Large numbers of unaccompanied Moroccan children continue to attempt dangerous and illegal journeys to Europe. On March 6, 2007, Morocco and Spain concluded a readmission agreement that would allow Spain to repatriate an estimated 3000 unaccompanied Moroccan children (see Spain chapter). The agreement lacks explicit safeguards against abuse and provides no independent monitoring of its implementation, despite a pattern of earlier forced returns that exposed children to police abuse and often failed to reunite them with their parents or guardians.

Acknowledging Past Abuses

In 2005, Morocco's Equity and Reconciliation Commission (ERC) issued its report into grave human rights of the past, stimulating taboo-breaking discussions. The ERC provided an official acknowledgement of past repression, gave a long-overdue voice to victims, and elucidated many individual cases. However, non-cooperation by public officials prevented it from resolving other cases. Despite ERC recommendations, authorities took no steps to bring to trial those implicated in past abuse, including some who continue to hold high government posts. Nor has the government implemented the ERC's recommendation that it ratify the International Criminal Court statute and abolish the death penalty. But during 2007 the state did pay compensation to victims of past abuse, pursuant to guidelines established by the ERC.

Key International Actors

In June 2004, the United States designated Morocco "a major non-NATO ally," easing restrictions on arms sales. The US government-backed Millennium Challenge Corporation (MCC) approved on August 31, 2007, a five-year US$697.5 million economic aid package to Morocco – the largest grant made by the MCC since its creation in January 2004 – to fight poverty and promote economic growth.

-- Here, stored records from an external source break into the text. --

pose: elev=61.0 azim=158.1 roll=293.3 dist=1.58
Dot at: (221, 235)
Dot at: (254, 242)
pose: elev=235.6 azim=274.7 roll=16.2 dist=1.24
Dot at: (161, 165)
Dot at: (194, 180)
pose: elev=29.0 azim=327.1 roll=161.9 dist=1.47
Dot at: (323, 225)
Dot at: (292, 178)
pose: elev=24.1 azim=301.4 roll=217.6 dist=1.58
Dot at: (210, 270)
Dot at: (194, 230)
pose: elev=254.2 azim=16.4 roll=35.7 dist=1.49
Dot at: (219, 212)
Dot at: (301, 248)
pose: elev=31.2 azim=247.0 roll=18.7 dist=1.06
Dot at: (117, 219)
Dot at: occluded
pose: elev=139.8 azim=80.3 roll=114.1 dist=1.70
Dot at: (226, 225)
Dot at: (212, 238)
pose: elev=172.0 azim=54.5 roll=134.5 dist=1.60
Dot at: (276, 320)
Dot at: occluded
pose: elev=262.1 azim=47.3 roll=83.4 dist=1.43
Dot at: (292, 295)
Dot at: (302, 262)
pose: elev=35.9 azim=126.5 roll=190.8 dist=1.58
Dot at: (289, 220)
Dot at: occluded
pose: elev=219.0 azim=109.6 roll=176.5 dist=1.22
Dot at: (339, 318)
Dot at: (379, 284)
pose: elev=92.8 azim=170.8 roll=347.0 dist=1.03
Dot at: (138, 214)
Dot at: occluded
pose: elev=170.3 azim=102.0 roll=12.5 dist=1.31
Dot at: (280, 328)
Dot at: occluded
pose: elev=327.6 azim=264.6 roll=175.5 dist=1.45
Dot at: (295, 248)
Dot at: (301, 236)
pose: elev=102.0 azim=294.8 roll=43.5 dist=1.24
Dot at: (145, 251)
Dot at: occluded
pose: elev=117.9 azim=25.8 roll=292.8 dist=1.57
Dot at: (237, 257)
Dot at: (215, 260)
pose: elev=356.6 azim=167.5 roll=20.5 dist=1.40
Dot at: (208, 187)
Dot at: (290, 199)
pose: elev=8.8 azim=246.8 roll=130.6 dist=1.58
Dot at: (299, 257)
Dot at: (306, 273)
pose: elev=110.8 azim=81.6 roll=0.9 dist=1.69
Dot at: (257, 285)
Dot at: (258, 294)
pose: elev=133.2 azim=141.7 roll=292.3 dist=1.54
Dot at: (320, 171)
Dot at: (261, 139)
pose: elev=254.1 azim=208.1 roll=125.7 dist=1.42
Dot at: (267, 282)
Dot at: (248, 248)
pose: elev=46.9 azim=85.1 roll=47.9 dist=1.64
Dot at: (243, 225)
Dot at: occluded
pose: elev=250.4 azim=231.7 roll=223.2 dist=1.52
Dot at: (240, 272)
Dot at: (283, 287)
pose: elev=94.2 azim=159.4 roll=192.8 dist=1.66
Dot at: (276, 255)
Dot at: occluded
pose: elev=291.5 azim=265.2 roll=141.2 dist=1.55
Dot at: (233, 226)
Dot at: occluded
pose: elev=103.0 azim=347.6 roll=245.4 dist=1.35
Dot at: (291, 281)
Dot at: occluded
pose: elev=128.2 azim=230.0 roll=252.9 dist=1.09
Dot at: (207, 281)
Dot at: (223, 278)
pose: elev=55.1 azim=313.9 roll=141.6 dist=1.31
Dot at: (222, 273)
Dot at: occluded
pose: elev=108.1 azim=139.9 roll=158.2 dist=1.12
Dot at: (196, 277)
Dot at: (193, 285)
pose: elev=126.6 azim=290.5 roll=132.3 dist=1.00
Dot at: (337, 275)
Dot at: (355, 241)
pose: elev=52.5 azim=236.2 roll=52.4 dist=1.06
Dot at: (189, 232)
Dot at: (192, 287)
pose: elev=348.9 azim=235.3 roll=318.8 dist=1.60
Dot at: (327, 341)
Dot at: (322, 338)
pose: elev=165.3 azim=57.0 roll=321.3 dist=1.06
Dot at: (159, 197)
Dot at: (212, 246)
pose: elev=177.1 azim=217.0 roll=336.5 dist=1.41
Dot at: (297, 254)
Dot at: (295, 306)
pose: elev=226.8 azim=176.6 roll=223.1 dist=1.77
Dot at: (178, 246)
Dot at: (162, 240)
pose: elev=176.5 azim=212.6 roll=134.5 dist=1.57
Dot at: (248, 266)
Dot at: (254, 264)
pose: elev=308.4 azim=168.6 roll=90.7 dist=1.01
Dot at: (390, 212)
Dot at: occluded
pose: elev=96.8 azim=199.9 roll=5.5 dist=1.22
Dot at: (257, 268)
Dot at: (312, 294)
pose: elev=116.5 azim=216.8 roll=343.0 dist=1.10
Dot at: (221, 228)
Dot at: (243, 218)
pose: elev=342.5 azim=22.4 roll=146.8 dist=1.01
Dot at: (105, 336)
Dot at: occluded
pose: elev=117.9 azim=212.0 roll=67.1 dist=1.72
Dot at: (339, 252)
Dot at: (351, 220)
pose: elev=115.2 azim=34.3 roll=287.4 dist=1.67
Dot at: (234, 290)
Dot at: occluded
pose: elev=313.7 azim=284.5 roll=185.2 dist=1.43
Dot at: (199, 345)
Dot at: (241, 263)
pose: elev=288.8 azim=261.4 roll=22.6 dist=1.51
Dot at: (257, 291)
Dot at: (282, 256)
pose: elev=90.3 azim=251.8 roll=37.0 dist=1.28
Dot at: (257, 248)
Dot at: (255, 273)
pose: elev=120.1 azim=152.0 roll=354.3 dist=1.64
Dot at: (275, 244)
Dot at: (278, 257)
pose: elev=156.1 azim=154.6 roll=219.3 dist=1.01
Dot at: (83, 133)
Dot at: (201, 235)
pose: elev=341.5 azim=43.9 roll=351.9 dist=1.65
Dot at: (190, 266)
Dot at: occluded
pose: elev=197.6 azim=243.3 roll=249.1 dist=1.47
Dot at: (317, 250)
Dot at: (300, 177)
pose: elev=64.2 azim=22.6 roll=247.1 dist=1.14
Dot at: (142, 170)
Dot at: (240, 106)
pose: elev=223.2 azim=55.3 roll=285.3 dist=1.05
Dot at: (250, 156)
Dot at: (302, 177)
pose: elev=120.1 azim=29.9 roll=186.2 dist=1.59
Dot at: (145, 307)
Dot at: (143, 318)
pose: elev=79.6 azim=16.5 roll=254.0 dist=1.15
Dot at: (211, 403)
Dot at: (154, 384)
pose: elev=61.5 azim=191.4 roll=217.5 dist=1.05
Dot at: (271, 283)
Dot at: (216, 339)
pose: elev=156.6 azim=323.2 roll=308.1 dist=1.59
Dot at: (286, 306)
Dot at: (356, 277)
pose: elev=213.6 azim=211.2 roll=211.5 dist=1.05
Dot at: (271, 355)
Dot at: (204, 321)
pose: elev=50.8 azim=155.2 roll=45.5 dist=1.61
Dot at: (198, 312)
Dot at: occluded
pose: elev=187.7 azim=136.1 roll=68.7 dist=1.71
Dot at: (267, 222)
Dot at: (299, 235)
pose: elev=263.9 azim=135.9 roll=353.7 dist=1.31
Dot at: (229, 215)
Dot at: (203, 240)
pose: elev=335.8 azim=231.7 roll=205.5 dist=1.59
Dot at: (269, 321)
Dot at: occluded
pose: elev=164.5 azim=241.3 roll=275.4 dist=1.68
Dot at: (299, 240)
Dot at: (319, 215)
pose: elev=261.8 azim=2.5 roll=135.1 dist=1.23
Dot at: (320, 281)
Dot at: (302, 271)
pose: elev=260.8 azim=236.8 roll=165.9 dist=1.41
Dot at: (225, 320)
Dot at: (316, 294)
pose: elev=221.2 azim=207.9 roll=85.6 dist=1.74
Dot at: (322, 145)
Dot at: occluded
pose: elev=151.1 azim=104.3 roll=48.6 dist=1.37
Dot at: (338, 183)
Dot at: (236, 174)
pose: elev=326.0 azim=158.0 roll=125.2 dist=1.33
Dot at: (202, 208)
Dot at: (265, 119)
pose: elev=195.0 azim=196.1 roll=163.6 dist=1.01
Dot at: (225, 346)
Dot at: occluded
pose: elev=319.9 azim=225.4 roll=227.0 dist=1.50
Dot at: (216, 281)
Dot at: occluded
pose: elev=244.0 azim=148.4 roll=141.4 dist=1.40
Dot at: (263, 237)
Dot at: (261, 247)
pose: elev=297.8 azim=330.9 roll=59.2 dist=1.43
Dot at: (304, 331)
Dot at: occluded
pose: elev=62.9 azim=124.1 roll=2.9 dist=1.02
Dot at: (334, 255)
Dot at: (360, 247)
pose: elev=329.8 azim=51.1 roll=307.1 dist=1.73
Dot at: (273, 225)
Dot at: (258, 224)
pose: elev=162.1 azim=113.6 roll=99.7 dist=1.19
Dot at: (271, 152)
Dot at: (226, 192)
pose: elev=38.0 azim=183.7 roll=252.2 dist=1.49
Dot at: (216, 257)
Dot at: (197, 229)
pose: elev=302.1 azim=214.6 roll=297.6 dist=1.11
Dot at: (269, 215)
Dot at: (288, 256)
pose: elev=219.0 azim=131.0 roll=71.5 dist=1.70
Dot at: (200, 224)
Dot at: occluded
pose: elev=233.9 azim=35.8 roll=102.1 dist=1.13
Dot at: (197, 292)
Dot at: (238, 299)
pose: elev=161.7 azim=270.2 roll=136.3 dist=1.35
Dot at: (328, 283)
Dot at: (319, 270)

In public comments, US officials in 2007 praised Morocco's commitment to political and economic reform and counterterrorism cooperation. President George W. Bush saluted Morocco along with six other countries that "have recently taken strides toward liberty" in his address before the U.N. General Assembly on September 25. US officials rarely spoke out about human rights problems in Morocco, but the US embassy engaged in some public advocacy in favor of press freedom and reforming laws that criminalize libel.

Morocco has sought a privileged relation with the EU, which is in turn eager for Morocco's cooperation in combating terrorism and illegal immigration, among other issues. The EU considers Morocco's process of democratization and consolidation of the rule of law "as the most advanced in the region," according to its Morocco "Strategy Paper" for 2007-2013. Public criticism by EU officials of Morocco's human rights practices was rare. In July, the EU and Morocco signed an agreement for €654 million in EU financial aid for the period 2007-2010. The agreement designates "human rights and governance" as one of its priority areas.

France is Morocco's leading trade partner and the leading source of public development aid and private investments. President Nicolas Sarkozy made a three-day visit to Morocco in October 2007. Addressing parliament on October 23, he evoked "this democratic Morocco" and the "pluralism and openness that Morocco is experiencing today." He endorsed Morocco's autonomy plan for the Western Sahara, but said nothing during his visit publicly about continuing human rights problems in Morocco or the disputed Western Sahara region.